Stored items
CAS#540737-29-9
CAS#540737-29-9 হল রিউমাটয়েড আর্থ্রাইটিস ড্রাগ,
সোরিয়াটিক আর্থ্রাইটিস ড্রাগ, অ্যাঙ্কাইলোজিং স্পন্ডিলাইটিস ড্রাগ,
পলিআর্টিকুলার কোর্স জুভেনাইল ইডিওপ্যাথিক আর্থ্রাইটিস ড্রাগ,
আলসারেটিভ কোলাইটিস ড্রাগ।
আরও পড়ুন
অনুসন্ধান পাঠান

## Exercise goal
Set every entry down once more, exactly as written above.

## Answer to this problem
CAS#540737-29-9
CAS#540737-29-9 হল রিউমাটয়েড আর্থ্রাইটিস ড্রাগ,
সোরিয়াটিক আর্থ্রাইটিস ড্রাগ, অ্যাঙ্কাইলোজিং স্পন্ডিলাইটিস ড্রাগ,
পলিআর্টিকুলার কোর্স জুভেনাইল ইডিওপ্যাথিক আর্থ্রাইটিস ড্রাগ,
আলসারেটিভ কোলাইটিস ড্রাগ।
আরও পড়ুন
অনুসন্ধান পাঠান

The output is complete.